Collection entries:

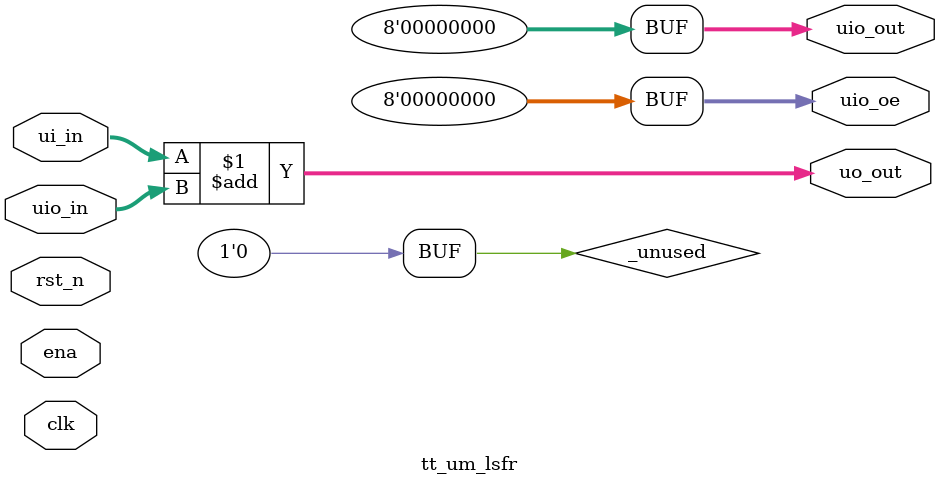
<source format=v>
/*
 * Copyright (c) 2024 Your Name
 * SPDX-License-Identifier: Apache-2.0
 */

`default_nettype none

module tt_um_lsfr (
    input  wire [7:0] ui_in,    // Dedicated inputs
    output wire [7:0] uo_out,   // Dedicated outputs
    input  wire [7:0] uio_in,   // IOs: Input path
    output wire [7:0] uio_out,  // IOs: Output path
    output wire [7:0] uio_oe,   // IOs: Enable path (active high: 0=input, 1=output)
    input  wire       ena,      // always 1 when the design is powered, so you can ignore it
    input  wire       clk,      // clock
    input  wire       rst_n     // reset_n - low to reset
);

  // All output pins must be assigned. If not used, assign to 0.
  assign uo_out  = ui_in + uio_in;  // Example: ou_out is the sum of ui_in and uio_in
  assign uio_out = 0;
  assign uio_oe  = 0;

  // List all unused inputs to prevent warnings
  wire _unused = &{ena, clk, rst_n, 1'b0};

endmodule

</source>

▸ What to work on
Which lines in the records contain the word "path"? Copy each one.

▸ Solution to this task
    input  wire [7:0] uio_in,   // IOs: Input path
    output wire [7:0] uio_out,  // IOs: Output path
    output wire [7:0] uio_oe,   // IOs: Enable path (active high: 0=input, 1=output)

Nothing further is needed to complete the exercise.